▶ **EXERCISE INSTRUCTIONS**: Pictures in the data must not be copied, but everything else should be output exactly.

▶ **DATA**:
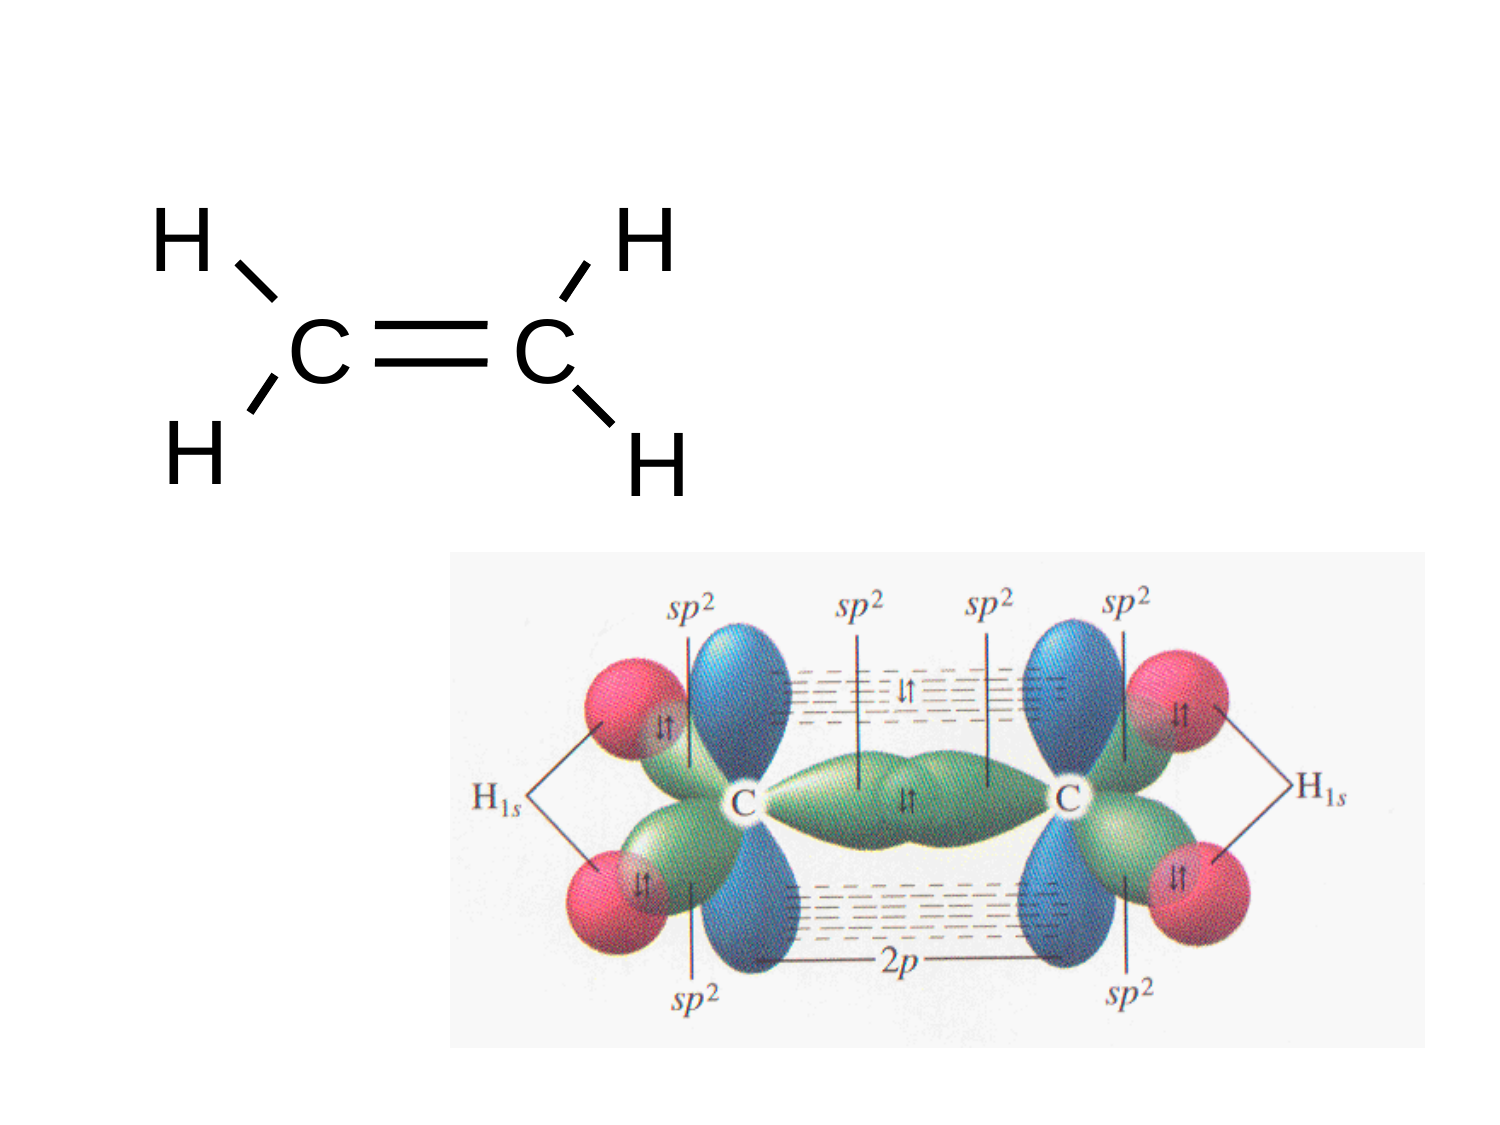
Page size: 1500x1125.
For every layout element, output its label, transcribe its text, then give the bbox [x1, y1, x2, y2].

text_box H [134, 172, 232, 298]
text_box H [147, 384, 244, 510]
text_box C [272, 284, 369, 410]
text_box H [597, 172, 694, 298]
text_box C [497, 284, 594, 410]
text_box H [609, 397, 707, 523]
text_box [449, 551, 1426, 1049]
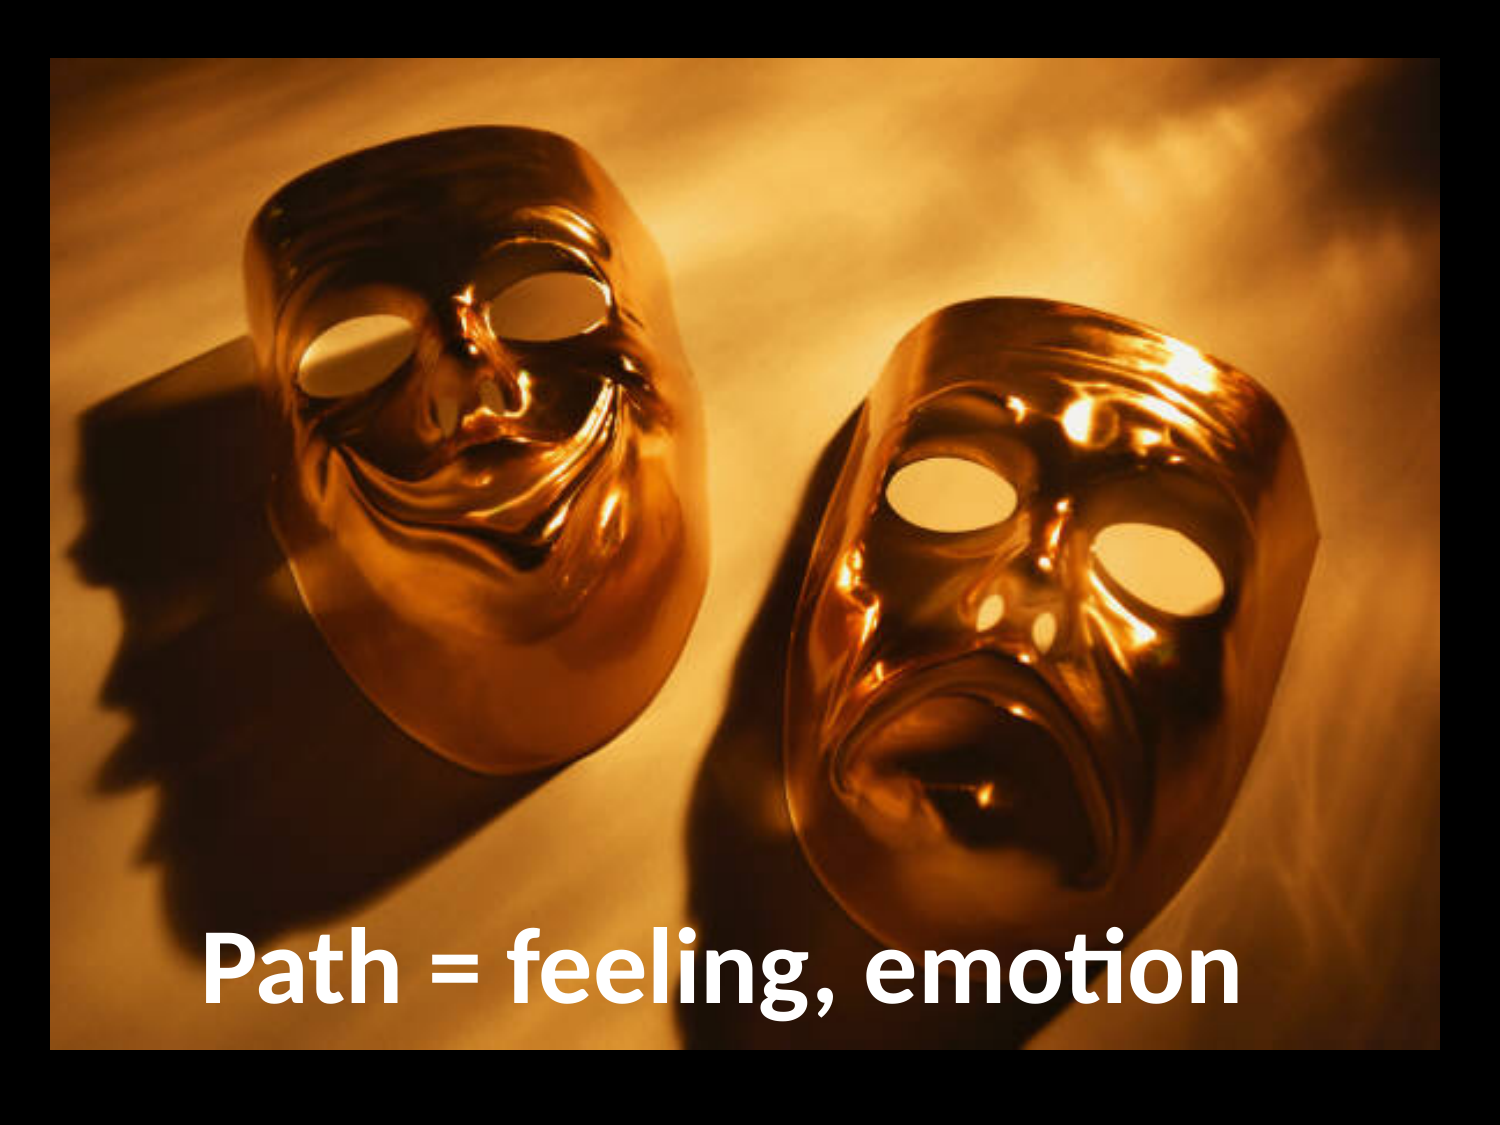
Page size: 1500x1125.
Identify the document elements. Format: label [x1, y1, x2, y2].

picture [49, 58, 1440, 1051]
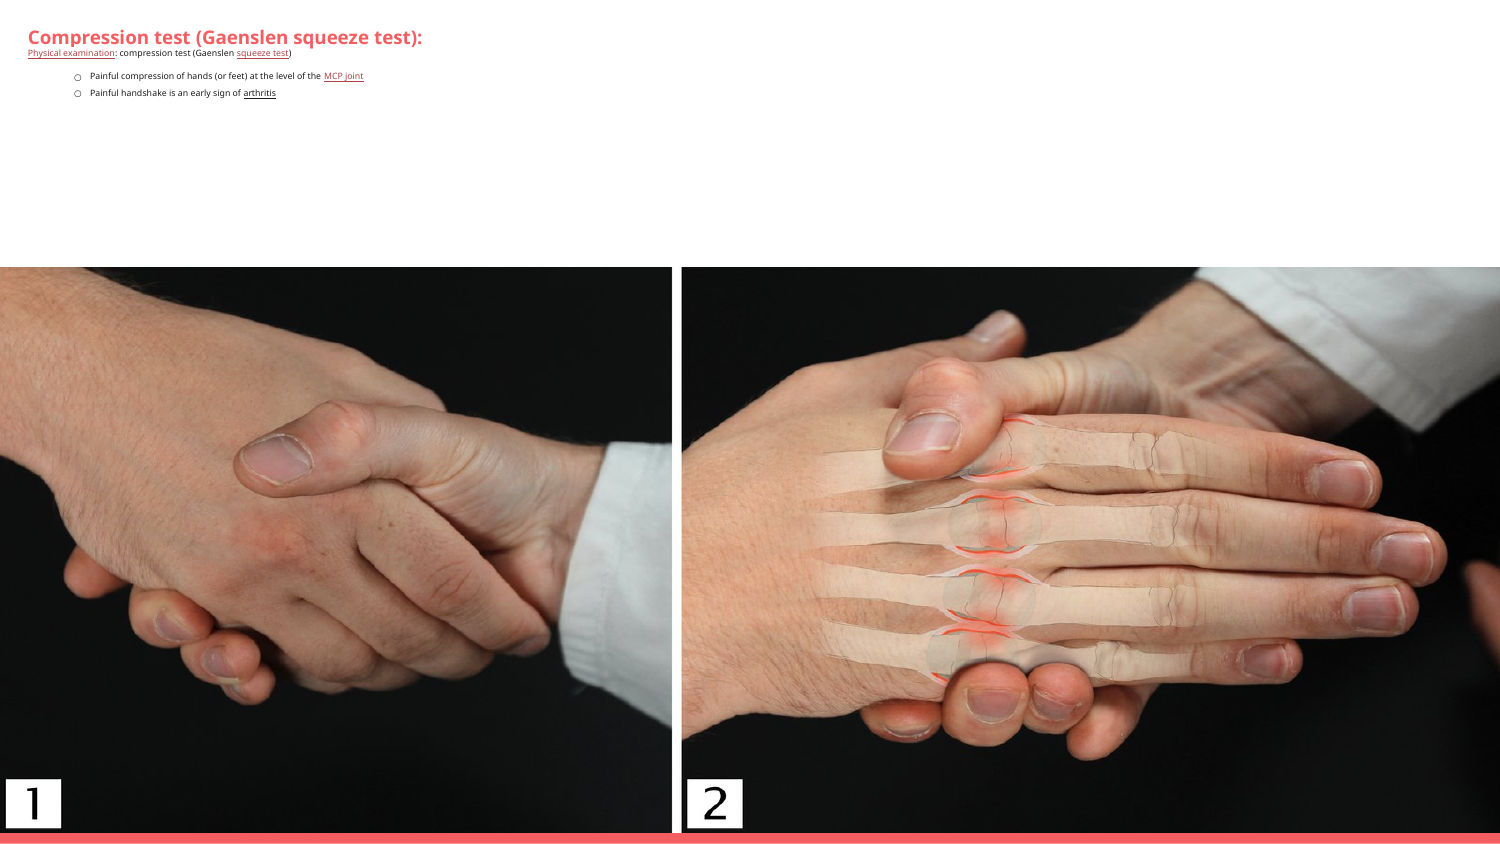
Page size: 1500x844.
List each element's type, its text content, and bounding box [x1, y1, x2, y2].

picture [0, 266, 1500, 833]
title Compression test (Gaenslen squeeze test): Physical examination: compression test (Gaenslen squeeze test) Painful compression of hands (or feet) at the level of the MCP joint Painful handshake is an early sign of arthritis [12, 10, 1488, 114]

▶ **RESPONSE TO THIS TASK**:
Page size: 1500x1125.
For every layout element, output its label, transcribe its text, then give the bbox [x1, y1, x2, y2].

text_box H [134, 172, 232, 298]
text_box H [147, 384, 244, 510]
text_box C [272, 284, 369, 410]
text_box H [597, 172, 694, 298]
text_box C [497, 284, 594, 410]
text_box H [609, 397, 707, 523]
text_box [449, 551, 1426, 1049]
Page size: 1500x1125.
Identify the document elements. Format: label [x1, y1, x2, y2].

picture [49, 58, 1440, 1051]
Page size: 1500x844.
List each element's type, its text content, and bounding box [x1, y1, x2, y2].

picture [0, 266, 1500, 833]
title Compression test (Gaenslen squeeze test): Physical examination: compression test (Gaenslen squeeze test) Painful compression of hands (or feet) at the level of the MCP joint Painful handshake is an early sign of arthritis [12, 10, 1488, 114]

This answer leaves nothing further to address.